企業ホームぺージは「どう書くか」というテクニックに目が行きがちですが、実は「誰に向けて書くか」を最初に決めること(ターゲット設定)が非常に重要です。

動画版もあります。

以前開催したセミナーの一部を記事化したものです。

ターゲット設定が重要な理由

対面で会話をするときは、相手によって話す内容や使う言葉を無意識のうちに調整しています。

たとえば仕事の取引先と配偶者と話すときでは、会話の内容はもちろん、表情や振る舞いも違うはずです。

しかし文章の場合は一方通行のため、「誰に」伝えているかを常に意識していないと、壁に向かって話しているような状況に……。

支離滅裂になったり、あふれるがままに書き連ねていって何が言いたいのか自分でわからなくなってしまったりします。

だからまず、誰に向けて伝えるのかを明確にするのが大切です。

ターゲット設定のよくある誤解

30代女性、40代会社員など、属性でくくるターゲット設定をよく見かけますが、あまりお勧めしません。

価値観やライフスタイルが多様化しているためです。

たとえば私は45歳女性ですが、一昔前なら専業主婦で中高生の子供が2人いて住宅ローンと教育費のために節約している、などが一般的だったと思います。

しかし今は、専業主婦、共働き(正社員、パート、派遣、フリーランスetc)、独身、子供あり・なし、子供の年齢も乳幼児から成人までとバラバラです。

属性だけで切り分けるのはあまり意味がありませんが、区切ってはいけないわけではありません。

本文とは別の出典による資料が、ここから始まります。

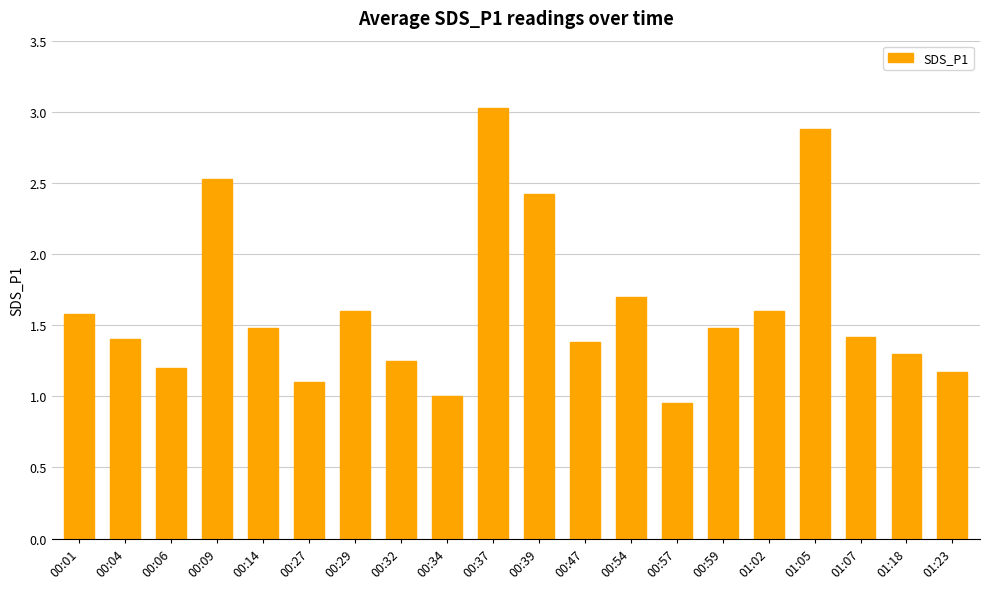

Are the bars horizontal?

No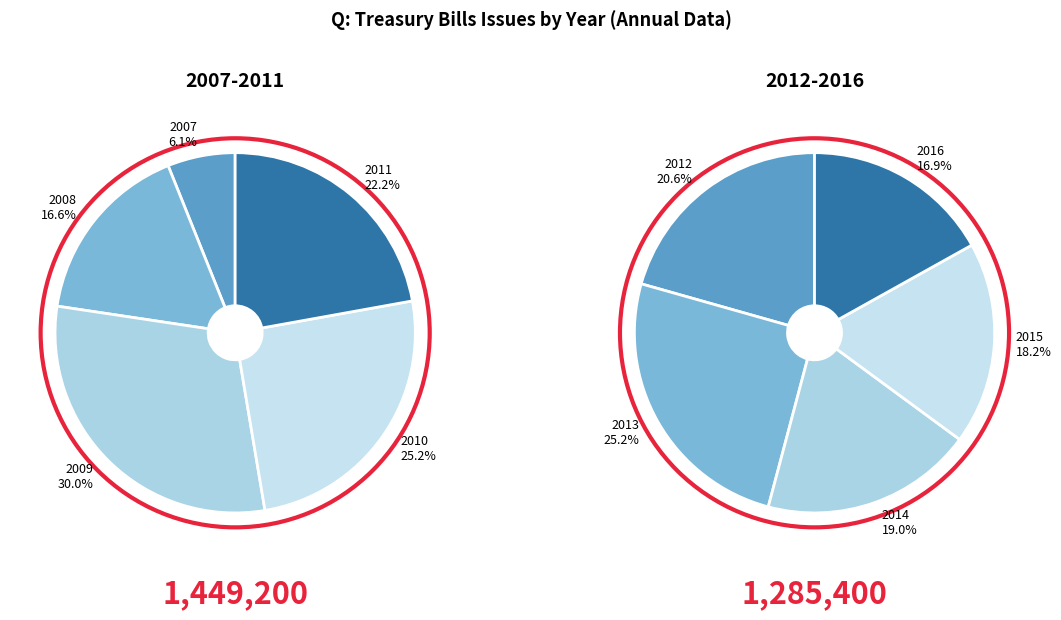

Is the sum of 2012 and 2007 greater than half?

No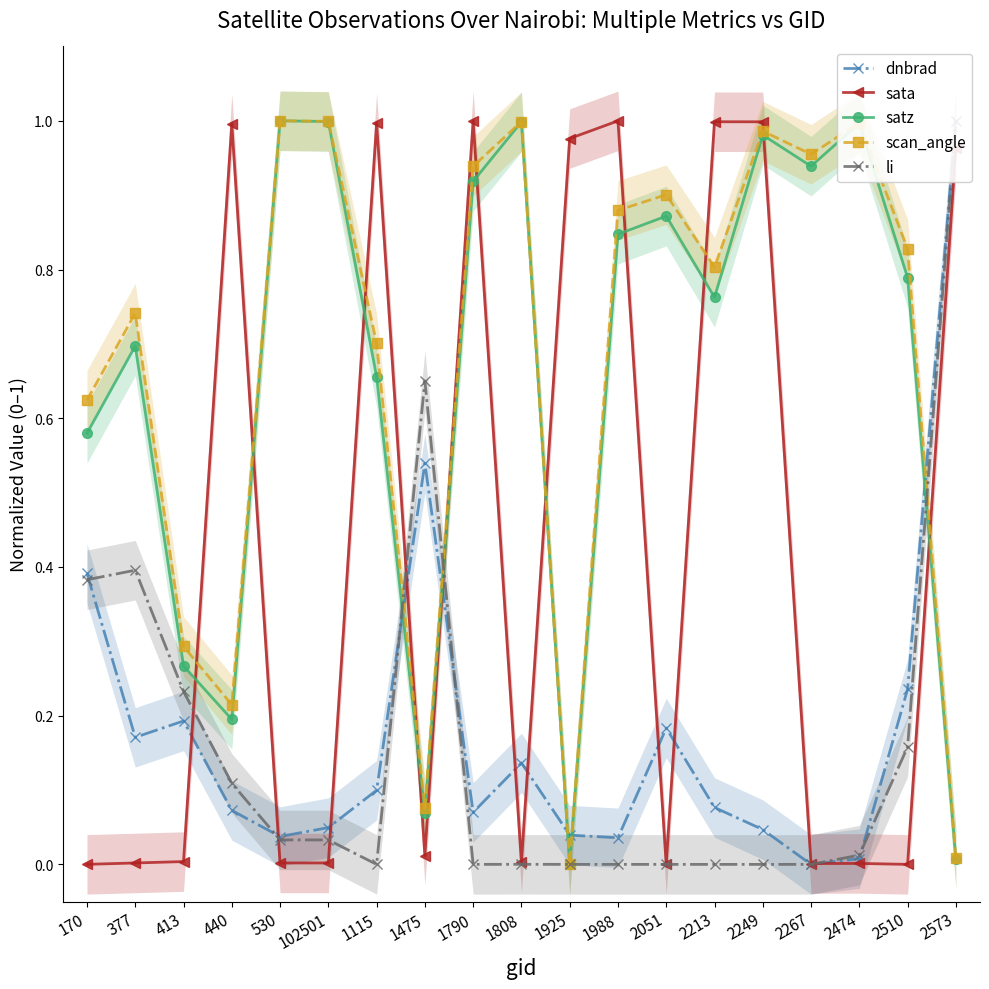

Which category has the highest value in the dnbrad series?

2573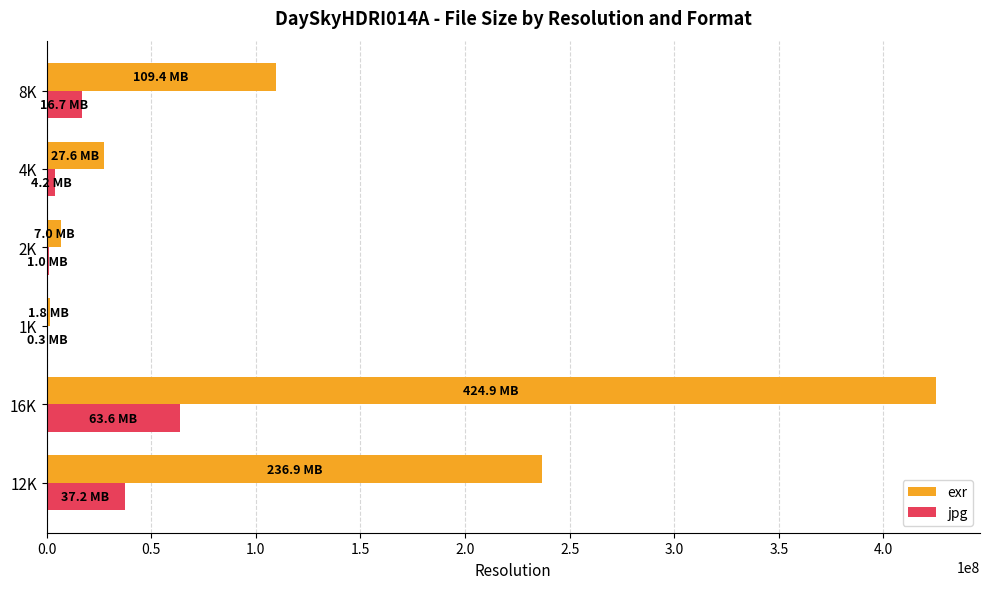

At which category is the sum across all series the highest?

16K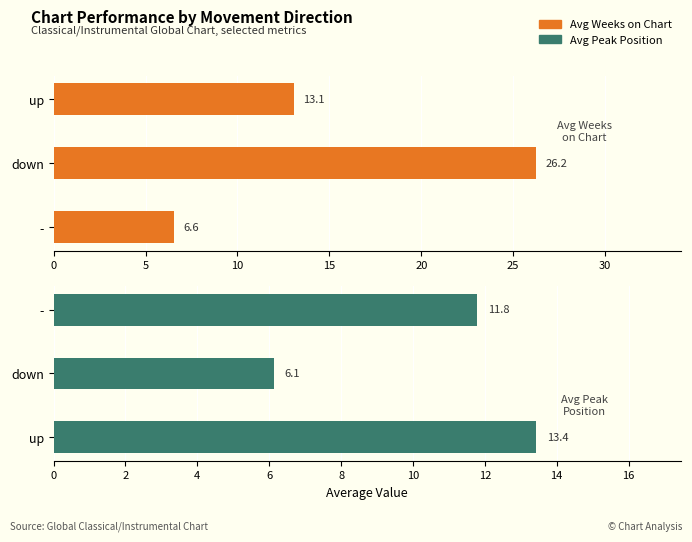

How many data points in Avg Peak Position are less than 11?

1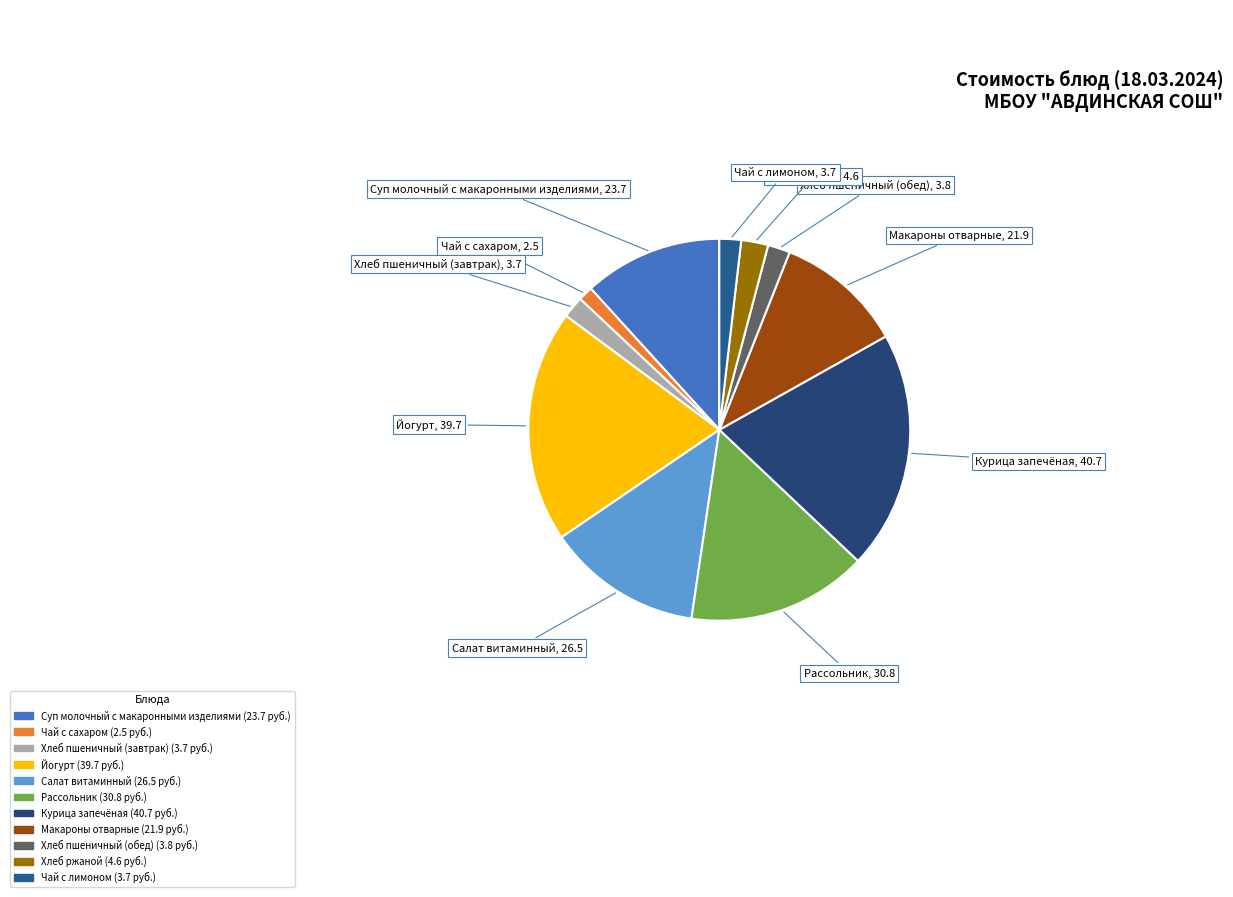

True or false: Рассольник accounts for 25% of the total.

False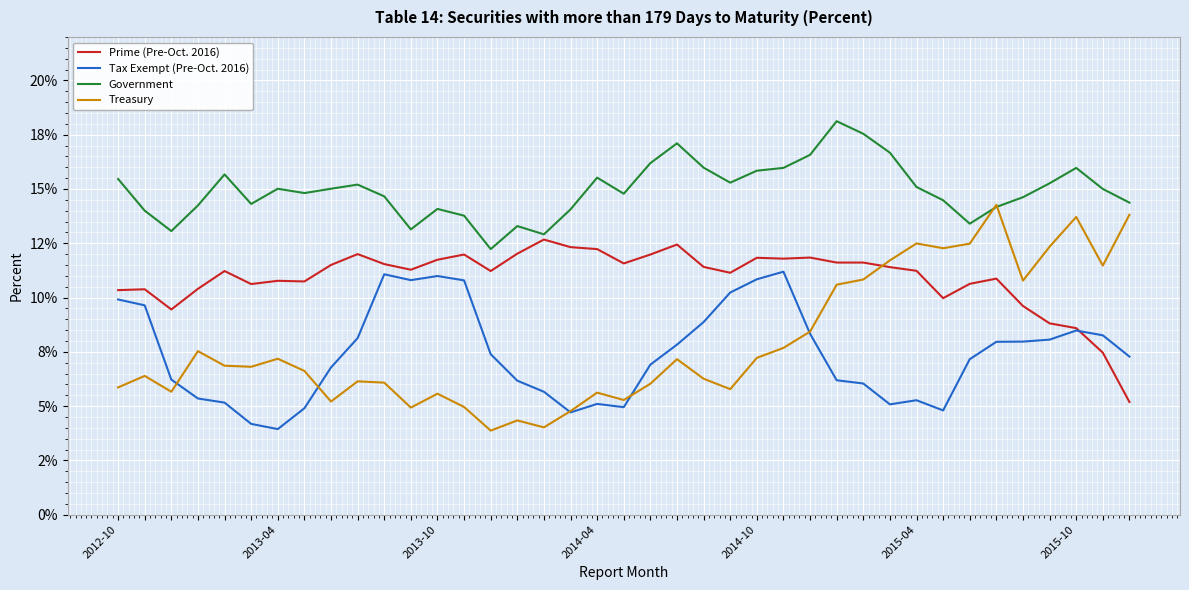

What are all the series names shown in the legend?

Prime (Pre-Oct. 2016), Tax Exempt (Pre-Oct. 2016), Government, Treasury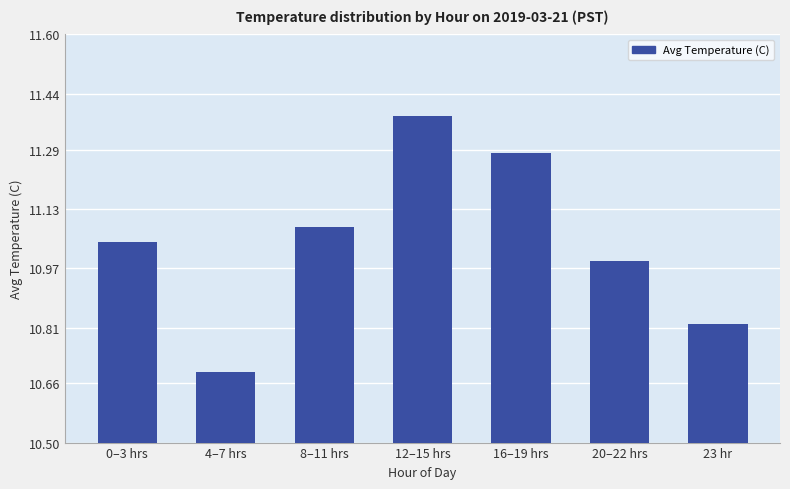

The chart shows a value of 4.4 at 0–3 hrs. True or false?

False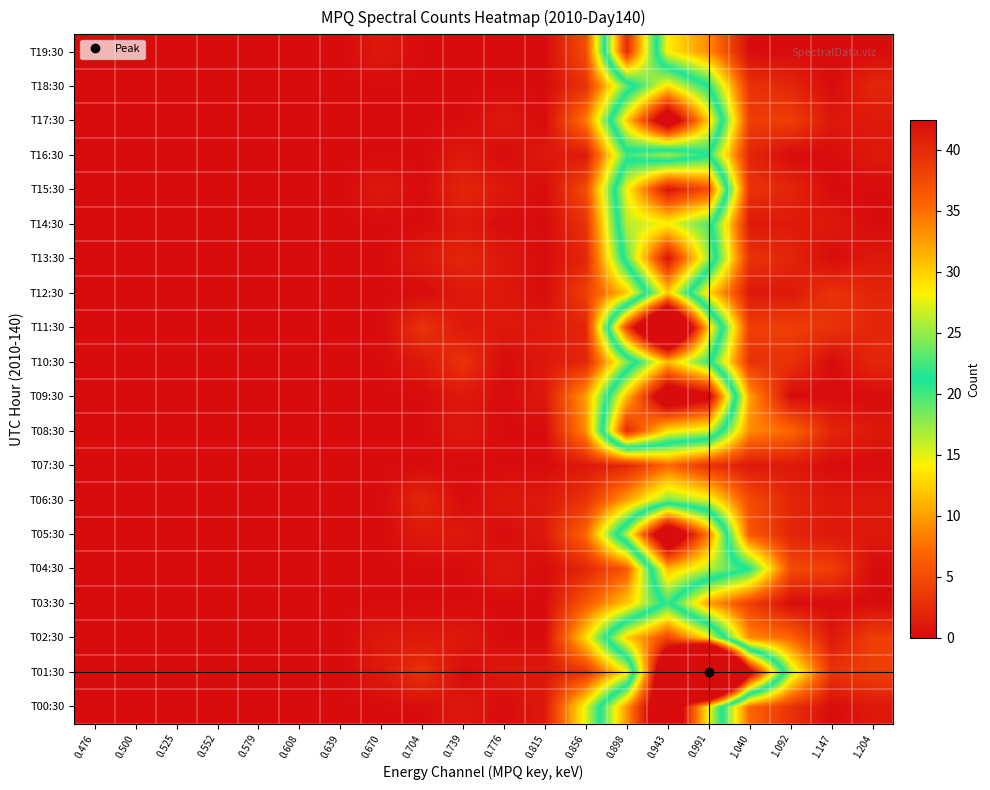

Which label corresponds to the largest value in the chart?

0.991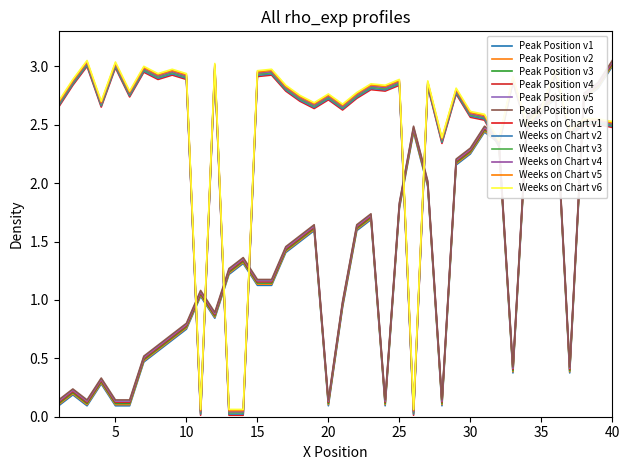

Count the number of data series in this chart.

12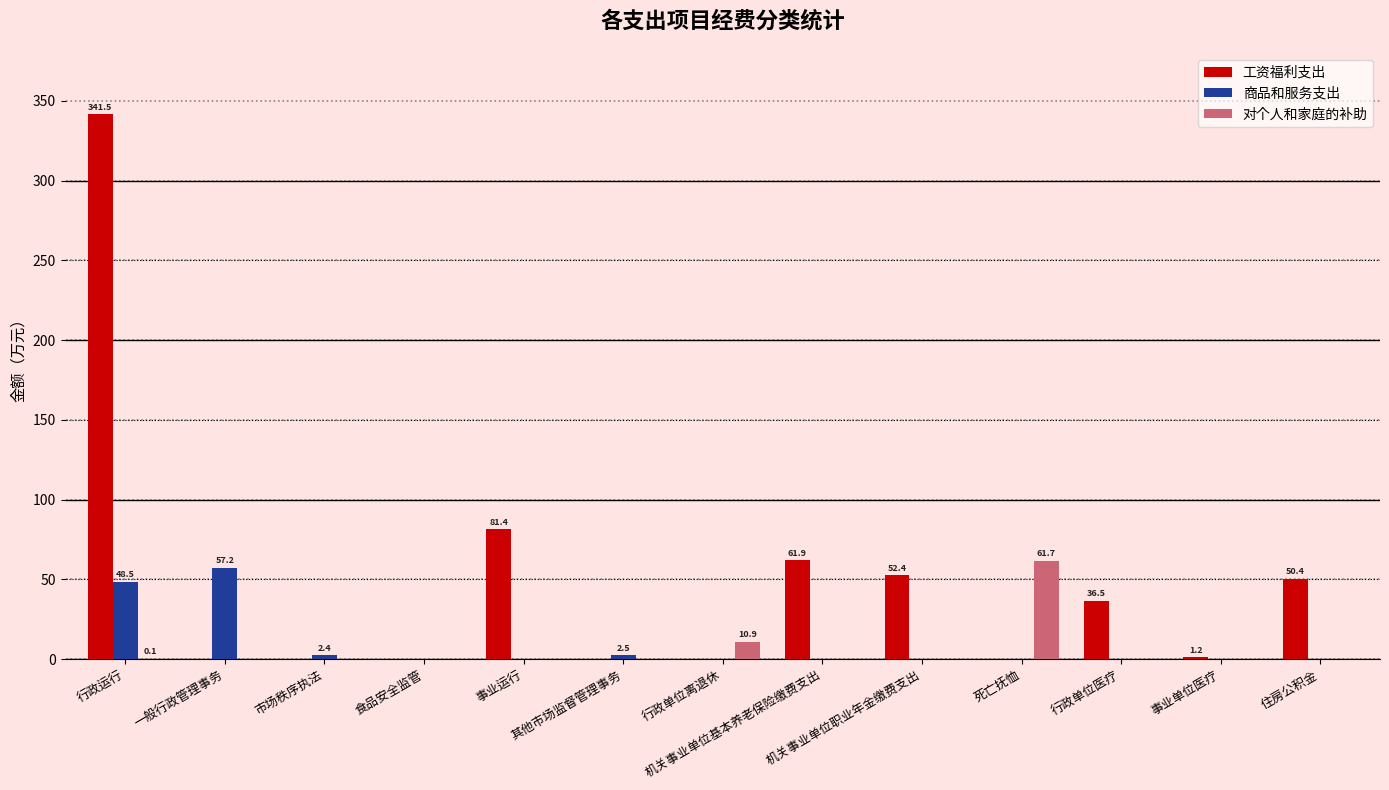

What is the maximum value for 商品和服务支出?

57.2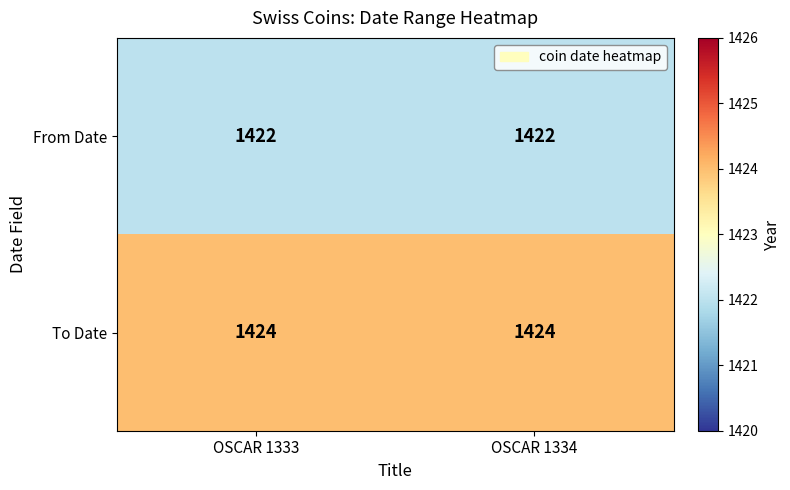

Is the value of To Date at OSCAR 1334 greater than the value of From Date at OSCAR 1334?

Yes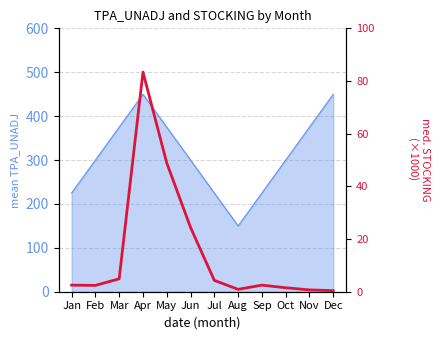

Reading right to left, list all the values displayed in this chart.

Dec=0.4	Nov=0.7	Oct=1.5	Sep=2.5	Aug=0.9	Jul=4.3	Jun=24.4	May=48.9	Apr=83.4	Mar=4.9	Feb=2.4	Jan=2.5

たとえば化粧品やファッションであれば20代と50代ではニーズがまったく違いますし、店舗がある場合はターゲット層の生活エリアを限定したほうが効果的です。

たまに「ターゲットは絞れば絞るほど良い」という主張がありますが、状況によりけりです。

たとえば整体院は都市部には競合が多いので膝、腰、肩など部位に特化したほうが集客に有利ですが、競合が少ない地方では「何でもできます」とアピールしたほうが良いと言われています。

マニュアルやハウツーにとらわれず、自分の事業やお客様の場合はどうなのかを考えることが重要です。

企業ホームページのターゲット設定の方法

企業ホームページのターゲット設定をする場合は、実在のお客様を分析する方法がお勧めです。

「こんなお客様ばかりだったらいいな」と思う、理想的なお客様がひとりはいらっしゃるのではないでしょうか。

できればその方に直接インタビューをして、次のことを聞いてみてください。

  • 購入前は、どんな課題や悩みを持っていた?
  • 自分を選んでくれた理由は?
  • 購入してどのような変化があった?

私も、ホームページ原稿作成を依頼してくださったお客様に実際に聞いてみました。

Q
購入前は、どんな課題や悩みを持っていた?
A

文章の書き方を書籍などで学んでも、自分で書くと伝えたいことがまとまらない。

Q
購入前は、どんな課題や悩みを持っていた?自分を選んでくれた理由は?
A

実際に話して安心できそう&ホームページやブログの文章がわかりやすくて、自分のホームページもこんなふうにしてほしいと思って依頼を決めた。

Q
購入してどのような変化があった?
A

以前から集客はできていたけれどさらに増えた。余計な問い合わせが減った。

この分析結果から、このブログやホームページのターゲットは次のように設定しています。

  • 自分で文章の書き方を学んだけれど、上手くできずに悩んでいる人
  • ウェブから集客や採用をしたい人
  • ウェブで商品の価値を伝えたい人

ぜひ実在のお客様に直接お話を聞いて、どんな課題や希望を持っているのかを把握してみてください。
その回答となる情報をホームページに掲載しておくことが、集客や採用につながります。